Around the time that Barry Larkin was playing for the Michigan baseball team in the 1980s, the team was wildly successful. In that 10-year span, the Wolverines went to nine NCAA regionals, won seven Big Ten titles and earned four trips to the College World Series, comprising what many consider to be a decade of dominance unlike many others in the sport’s history. There were All-Americans, Big Ten Players of the Year, first-round MLB draft picks and future Hall of Fame players throughout the roster. They came together to propel the program into the national spotlight.
And a similar stretch could be on the horizon.
But to get there, Michigan coach Erik Bakich will need to recapture the intangible elements that allowed those teams to be great.
When asked why he decided to come to Michigan, Larkin said more than anything it came down to the core values stressed in Ann Arbor that made him feel at home.
“Some of the things that were really stressed in my household were extended when I came up here,” he said. “There’s something about the values and what’s important to the people. The other thing was just the people surrounding the program, the people around the University of Michigan.”
During his recent induction to the Michigan Sports Hall of Fame, Larkin shared more of his experiences on being recruited to Ann Arbor. As Larkin grew to be a standout football player in Cincinnati, he caught the eye of legendary football coach Bo Schembechler, who gave him a spot on the football team at Michigan.
When an unexpected player returned for his fifth year on the team at Larkin’s position, Schembecher allowed the freshman to take a redshirt year and play baseball during spring season instead of working with the football team.
“By the end of that season I decided I just wanted to play baseball,” Larkin said. “I had to go tell Bo that … and the meeting didn’t go too well. He reminded me, ‘Larkin, this is the University of Michigan. Nobody comes to the University of Michigan to play baseball.’ ”

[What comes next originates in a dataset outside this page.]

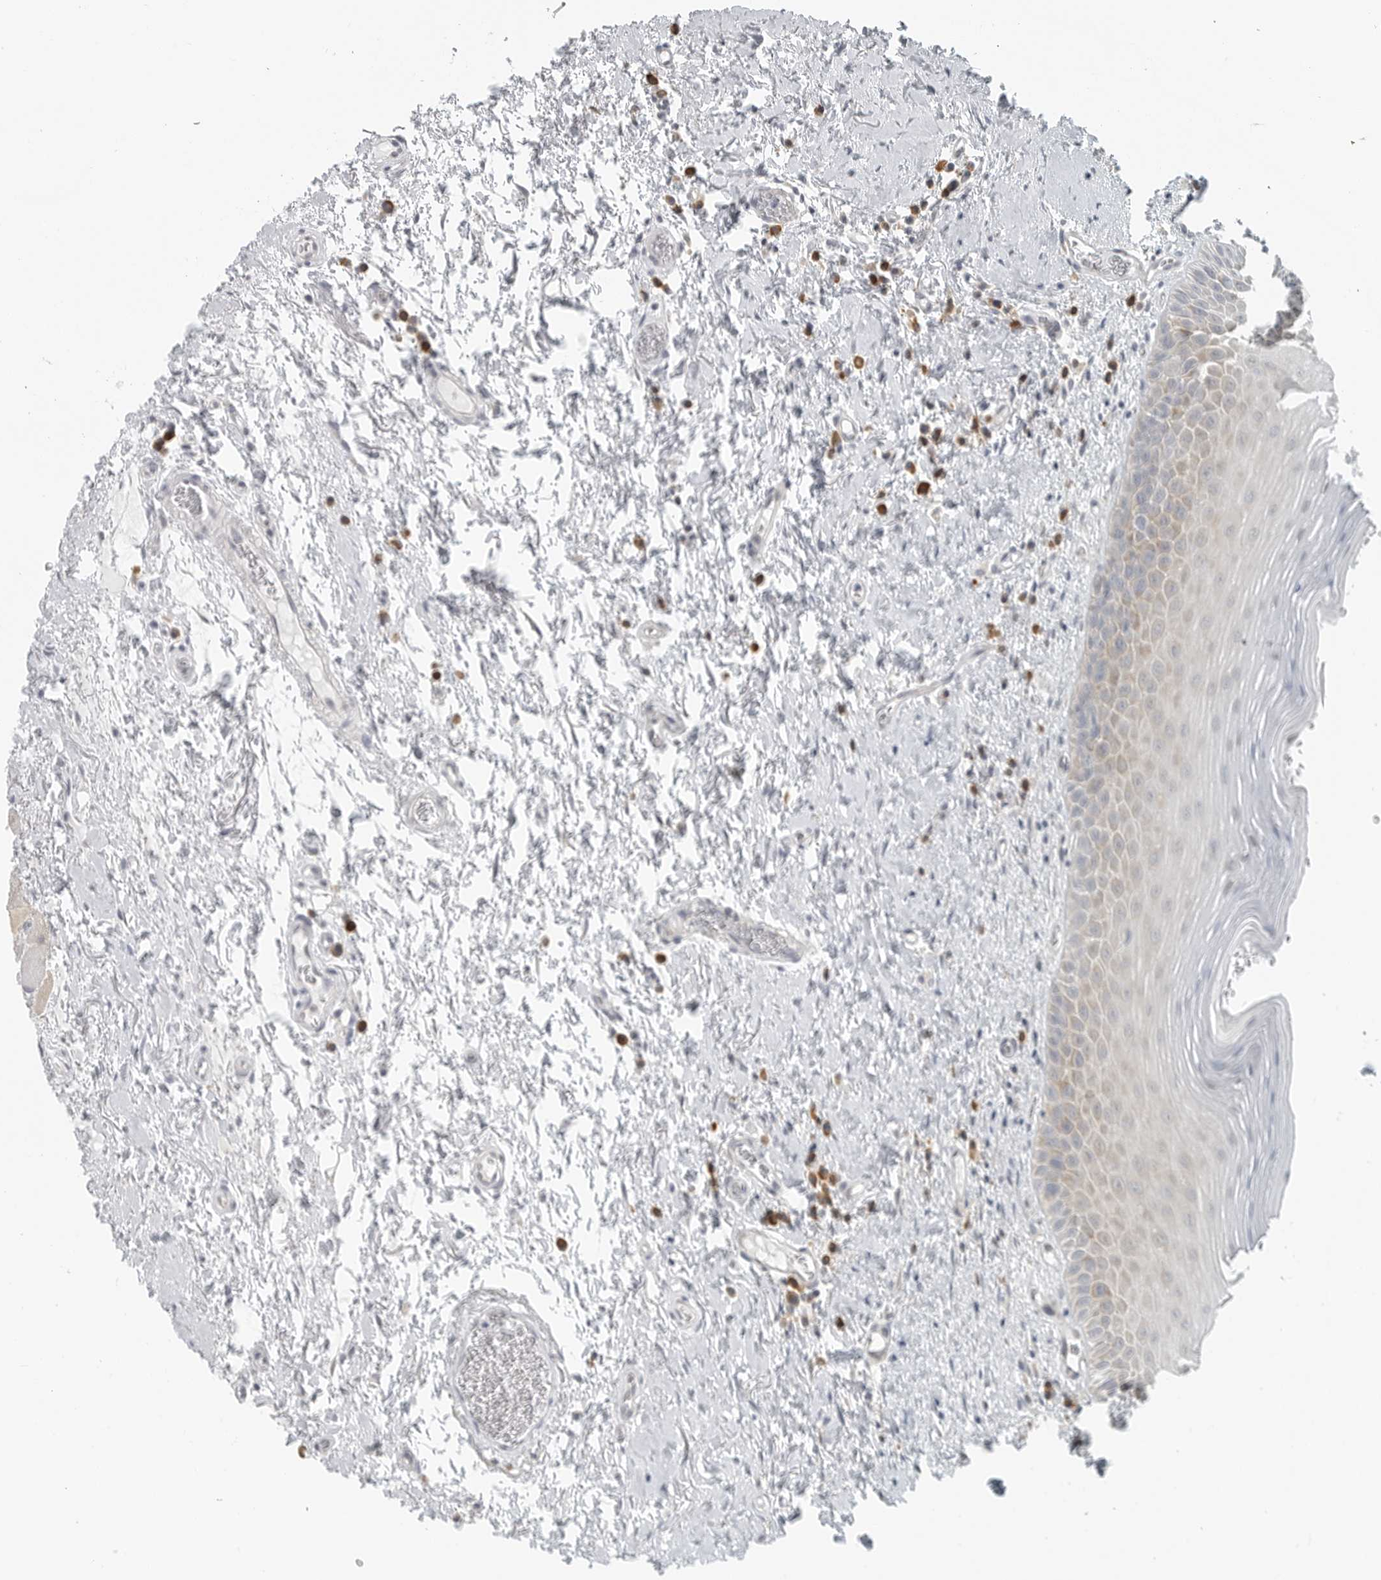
{"staining": {"intensity": "weak", "quantity": "25%-75%", "location": "cytoplasmic/membranous"}, "tissue": "oral mucosa", "cell_type": "Squamous epithelial cells", "image_type": "normal", "snomed": [{"axis": "morphology", "description": "Normal tissue, NOS"}, {"axis": "topography", "description": "Oral tissue"}], "caption": "Oral mucosa stained for a protein (brown) demonstrates weak cytoplasmic/membranous positive expression in about 25%-75% of squamous epithelial cells.", "gene": "IL12RB2", "patient": {"sex": "male", "age": 82}}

Schembechler told Larkin to go home and come back the next day when he had come to his senses, but nothing would change in his mind.
“I thought that was the end of it,” Larkin said. “But we were out there taking ground balls in spring baseball practice and this guy in a parka comes walking inside the stadium and stops on the third-base line. He says, ‘Larkin, you sissy! Come hit a man that can hit you back instead of that baseball.’ It was Coach Schembechler.”

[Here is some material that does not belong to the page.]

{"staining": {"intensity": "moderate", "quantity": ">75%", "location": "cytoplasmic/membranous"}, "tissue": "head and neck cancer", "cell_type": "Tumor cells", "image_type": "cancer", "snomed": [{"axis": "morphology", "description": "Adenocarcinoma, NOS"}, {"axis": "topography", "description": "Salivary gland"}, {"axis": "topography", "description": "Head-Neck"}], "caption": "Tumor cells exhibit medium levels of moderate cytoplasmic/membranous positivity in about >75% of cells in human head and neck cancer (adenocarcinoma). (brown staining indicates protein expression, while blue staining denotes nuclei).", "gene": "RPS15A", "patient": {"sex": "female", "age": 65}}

Telling one of the most storied coaches in the history of college football something he didn’t want to hear was one of the best moves Larkin made in his life. In his college career, Larkin went on to be a two-time All American, two-time Big Ten Player of the Year and lead the team to the College World Series in back-to-back seasons.
By recruiting the best talent the Midwest has to offer, along with using ties from his time in California and the East Coast, Bakich is putting the fruits of his first true recruiting class to work right away. And the results will prove impressive.
The tangible rankings are nice to look at. This year’s recruiting class came in at No. 20 in the nation, and for the first time in a few years the Wolverine coaching staff has enough veteran firepower to shelter some of the young players from jumping into game action too quickly. For the handful of freshman players who are getting playing time, the results are largely positive.
The standouts from this 2015 class have been second baseman Jake Bivens, who is hitting .304 and has started in 21 games this season, along with right-hander Ryan Nutof, who has proven to be a reliable starting pitcher for the Wolverines through six appearances in his young career. Another is right-hander Bryan Pall, who has a minuscule 0.63 earned-run average through 14.1 innings of relief. Others could emerge in due time this season.
While those rankings can sometimes predict on-field success, they can’t often measure the field of character.
From a Michigan coach’s perspective, you look for a combination of talent on the field, in the classroom and as a leader in the players you’re recruiting. The types of players Bakich seems to be looking for have to be strong in all three phases of that evaluation to have a spot in the program.
Bakich has a ways to go with the current team in both on- and off-field areas, but make no mistake about it: When firing on all cylinders, it has no ceiling. Some year in the near future, people around the program will know it’s “the year.” The right blend of baseball talent and passion for Michigan will come together and propel this program back to that decade of dominance it experienced in the 1980s.
This year might not be the one where it all comes together for the Wolverines, but following Bakich’s vision, “the year” won’t be far off.